Nancy Gershman is the New York-based developer of dreamscaping, a playful way of working with people contending with the loss of one’s self, a person, a pet, a place, or a thing they can no longer return to. (www.artforyoursake.com.) Presenting her work internationally to art therapists, social workers, psychologists, pastoral care counselors, bereavement counselors and others interested in innovative approaches for working with people at the end of life and in the aftermath of significant loss, she also works in a supervisory role, training therapists in the use of Dreamscaping for grief and loss. Most recently, she is the co-author of “Prescriptive Memories in Grief and Loss: The Art of Dreamscaping” (Routledge, 2019). She has authored chapters in Robert A. Neimeyer’s Techniques of Grief Therapy (Routledge, 2012, 2016), and the Annals of American Psychotherapy (2010) with Jenna Baddeley, PhD. For her work as a memory artist at Visiting Nurse Service of NY/Haven Hospice, she was featured as NY1’s “New Yorker of the Week” (2016). Dreamscaping with the eating-disordered clients of art psychotherapist Lauren Lazar Stern led to a traveling exhibition (2013-4) at New York University, University of Rochester and the University of Chicago. Since 2013, she hosts Death Café NYC.

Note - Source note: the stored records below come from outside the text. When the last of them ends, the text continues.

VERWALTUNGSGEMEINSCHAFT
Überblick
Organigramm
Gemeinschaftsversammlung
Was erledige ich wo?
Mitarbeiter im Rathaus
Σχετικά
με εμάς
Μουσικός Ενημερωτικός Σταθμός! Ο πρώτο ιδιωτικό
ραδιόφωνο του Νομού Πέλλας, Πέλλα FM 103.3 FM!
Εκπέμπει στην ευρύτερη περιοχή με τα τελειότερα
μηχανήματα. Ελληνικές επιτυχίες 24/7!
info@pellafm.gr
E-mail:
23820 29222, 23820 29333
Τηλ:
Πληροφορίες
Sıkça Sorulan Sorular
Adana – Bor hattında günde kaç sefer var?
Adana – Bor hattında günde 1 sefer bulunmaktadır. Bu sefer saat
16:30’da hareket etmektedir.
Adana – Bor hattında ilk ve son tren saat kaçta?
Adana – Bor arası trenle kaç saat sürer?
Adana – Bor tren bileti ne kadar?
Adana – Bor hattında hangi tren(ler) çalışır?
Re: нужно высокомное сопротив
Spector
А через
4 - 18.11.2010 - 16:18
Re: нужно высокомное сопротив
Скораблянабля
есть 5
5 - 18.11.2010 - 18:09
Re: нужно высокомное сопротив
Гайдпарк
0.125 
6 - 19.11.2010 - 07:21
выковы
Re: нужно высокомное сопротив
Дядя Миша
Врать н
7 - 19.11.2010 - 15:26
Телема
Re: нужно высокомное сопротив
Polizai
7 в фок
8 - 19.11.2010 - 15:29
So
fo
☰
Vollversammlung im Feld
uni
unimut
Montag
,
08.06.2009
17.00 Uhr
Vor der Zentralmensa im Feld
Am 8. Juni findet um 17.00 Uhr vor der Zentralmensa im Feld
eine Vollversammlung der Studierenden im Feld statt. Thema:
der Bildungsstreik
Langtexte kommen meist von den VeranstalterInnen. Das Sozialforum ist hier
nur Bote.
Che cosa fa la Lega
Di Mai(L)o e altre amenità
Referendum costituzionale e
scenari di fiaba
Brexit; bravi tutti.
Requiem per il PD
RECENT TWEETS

“I decided to enlist Nancy Gershman to work with 10 of my eating-disordered patients because I felt that she would be able to reinforce and take the work that I was doing with them a step further, and actually this is exactly what happened. It became known as “The Healing Memory Project.” Each individual who created a Healing Dreamscape with Nancy found it to be an exciting experience of reinforcement of all the positive work we did in therapy. Meeting with Nancy gave them a second chance to review all of their insights from therapy, which ultimately made their therapeutic process stronger and more dynamic.
To each individual nearing the end of therapy, I would explain what Nancy Gershman does and how she might be able to reinforce therapy by creating a Dreamscape which furthers their new found insights. Every participant in The Healing Memory Project reported that their experience was invaluable and most have their Healing Dreamscapes up on the wall or somewhere where they refer to them regularly.”